4

I've got this regex: ([a-z]+)(?:\.).

Using it in Javascript like this:
"test.thing.other".split(/([a-z]+)(?:\.)/); ends up giving me an array like this:
["", "test", "", "thing", "other"].
I have no idea why the first and third elements are being put into that array. Can anyone show me what I'm doing wrong?

James P. Wright
  • 8,991
  • 23
  • 79
  • 142

2 Answers2

3

Based on your question and comment "Capture a-z until a period" I believe you should be rather using String.match like this:

arr = "test.thing.other".match(/[a-z]+(?=\.)/g);

gives:

["test", "thing"]
anubhava
  • 761,203
  • 64
  • 569
  • 643
  • You are correct. When "split" starting giving me results closer to what I wanted I started using that. I now see that I shouldn't. – James P. Wright Mar 11 '13 at 16:13
  • Good answer – but an explanation would be nice, in particular since your expression is using zero-width lookahead assertions which aren’t widely known. – Konrad Rudolph Mar 11 '13 at 16:18
  • @KonradRudolph: Thanks for the nice words. My answer was based on my understanding of OP's question and comments. OP mentioned that he wants to `Capture a-z until a period"` which in other words means he wants to capture `[a-z]+` if it is followed by a period. That requirements is easily met by using a positive lookahead `(?=\.)` as I used in my answer. – anubhava Mar 11 '13 at 16:24
2

The parentheses are the reason. Here’s what MDN says on string.split says:

If separator is a regular expression that contains capturing parentheses, then each time separator is matched the results (including any undefined results) of the capturing parentheses are spliced into the output array.

They also caution:

However, not all browsers support this capability.

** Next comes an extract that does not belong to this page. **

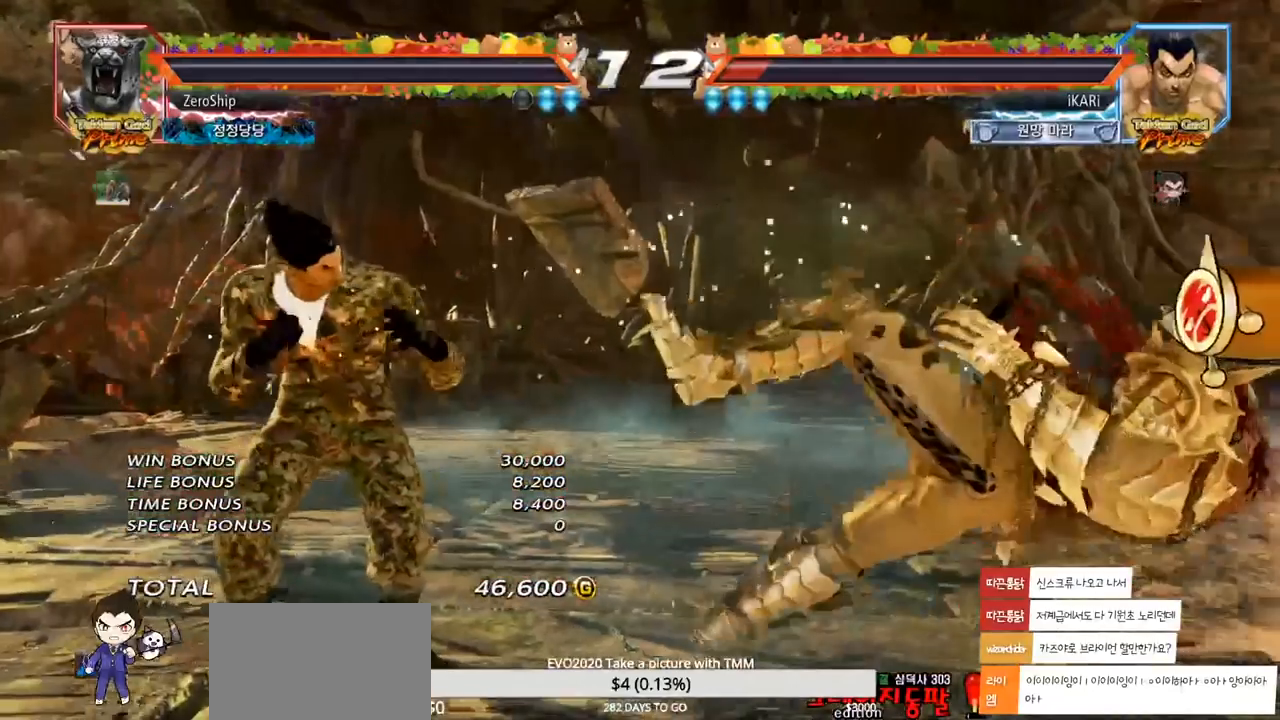
{"buttons": [], "left_stick": "center", "events": []}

So this result may be inconsistent. If you just want to split by the content of the expression, remove the parentheses:

>> 'test.thing.other'.split(/[a-z]+\./)
["", "", "other"]

Which may also not be what you want, but is the intuitively expected result given your expression.

If you want to split by dot then you need to provide exactly that in the regular expression: a dot.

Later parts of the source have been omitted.